• **TRY IT**
Look through the material below and return every line that contains "format".

*-*-*

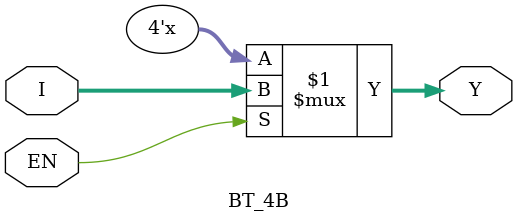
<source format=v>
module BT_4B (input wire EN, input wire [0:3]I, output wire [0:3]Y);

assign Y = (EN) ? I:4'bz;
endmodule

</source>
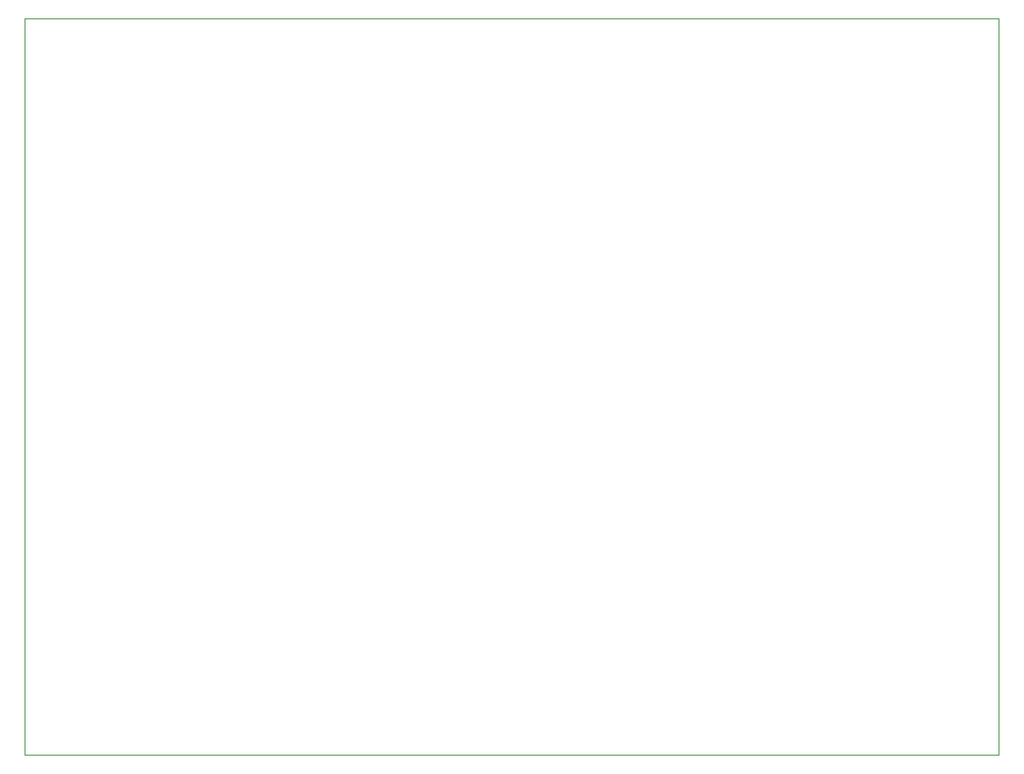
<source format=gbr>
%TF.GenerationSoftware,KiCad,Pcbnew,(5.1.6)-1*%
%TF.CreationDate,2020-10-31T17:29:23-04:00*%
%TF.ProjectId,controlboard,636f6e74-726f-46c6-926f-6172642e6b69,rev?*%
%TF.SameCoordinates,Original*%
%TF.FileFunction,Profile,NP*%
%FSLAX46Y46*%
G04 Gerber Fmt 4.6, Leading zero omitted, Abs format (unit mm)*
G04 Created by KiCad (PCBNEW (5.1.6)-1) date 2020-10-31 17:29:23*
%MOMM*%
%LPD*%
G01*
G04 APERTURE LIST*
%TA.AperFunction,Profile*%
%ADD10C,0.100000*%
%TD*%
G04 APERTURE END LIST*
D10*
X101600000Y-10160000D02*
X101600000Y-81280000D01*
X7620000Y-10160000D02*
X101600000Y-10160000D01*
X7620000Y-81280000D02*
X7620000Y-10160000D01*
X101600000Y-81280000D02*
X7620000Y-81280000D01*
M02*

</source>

*-*-*

• **OUTPUT FOR THIS TASK**
<source format=v>
<source format=gbr>
G04 Gerber Fmt 4.6, Leading zero omitted, Abs format (unit mm)*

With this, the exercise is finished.